Document extract
/---

Nigel Farage has said Reform UK is “unapologetic” about its candidate in the Makerfield by-election Robert Kenyon, who made offensive remarks on social media in the past.
Mr Kenyon, who is standing against Labour’s Andy Burnham in the June 18 contest, used a now-deleted X account to support an offensive post about Welsh broadcaster Carol Vorderman.
Messages published by campaign group Hope Not Hate showed that Mr Kenyon responded on Christmas Eve 2021 to another person’s post including graphic sexual language about the presenter who made her name as the maths expert on Channel 4’s Countdown.
Alongside a thumbs up and a laughing emoji, the plumber wrote: “He’s only saying what we’re all thinking.”
Vorderman has demanded an apology from Mr Kenyon, who she branded “cowardly”.
Reform leader Mr Farage was asked about the comments during a press conference held in the Makerfield constituency, and dismissed them as “a few laddish things”.
He told reporters: “These comments were posted a decade ago. They’ve been taken wildly out of context, but they’re the sort of comments that you won’t necessarily get if you’re an Oxford-educated career politician living in a nice postcode in London.”
Mr Farage added: “But I tell you what, they are the kind of comments you’ll hear in every pub in the country every evening, and we should be unapologetic that Rob is an ordinary bloke who’s carved quite a career for himself, had the guts to set up a business, served as an army reservist, is a patriot, likes his rugby, likes the odd pint, and said a few laddish things on social media 10 years ago.
“Do you know what I’d say to that? I’d say, so what?”

\---

Provided data

/---

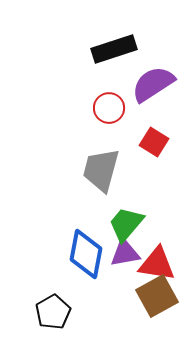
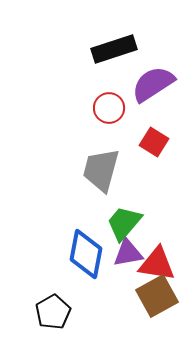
green trapezoid: moved 2 px left, 1 px up
purple triangle: moved 3 px right
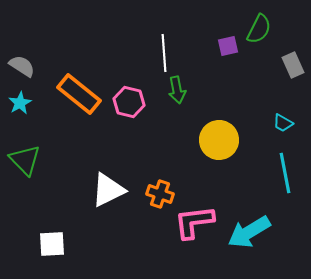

\---

Written request
Write the next few sentences of the news report about Reform UK's candidate in the Makerfield by-election, picking up after its final quoted line. None of the material is required for this exercise.

Exercise response
Mr Farage dismissed a question of whether he was worried about losing female voters due to Mr Kenyon’s past comments, suggesting that concerns about children’s safety are “bigger female issues than they are male issues”.
“Whatever attempted smears they’re going to make against my friend Rob over here, the truth of it is that it’s women, and particularly mothers and grandmothers, that are the most concerned about the safety of their kids and grandkids on the streets of this country.
“And so no, I don’t think their attempts to paint us into this corner are going to work at all.
“Law and order, safety on the streets, feeling their kids can go to concerts on Saturday nights and get home safely. I think these are bigger female issues than they are male issues. I really do.”
He also urged people not to vote for former Reform UK MP Rupert Lowe’s Restore Party, saying the Makerfield by-election is a “two-horse race”.
“It’s a two-horse race and if you vote for Restore, you risk perhaps the most left-wing prime minister of modern times, so that’s the simple message that I am going to put to Restore voters.”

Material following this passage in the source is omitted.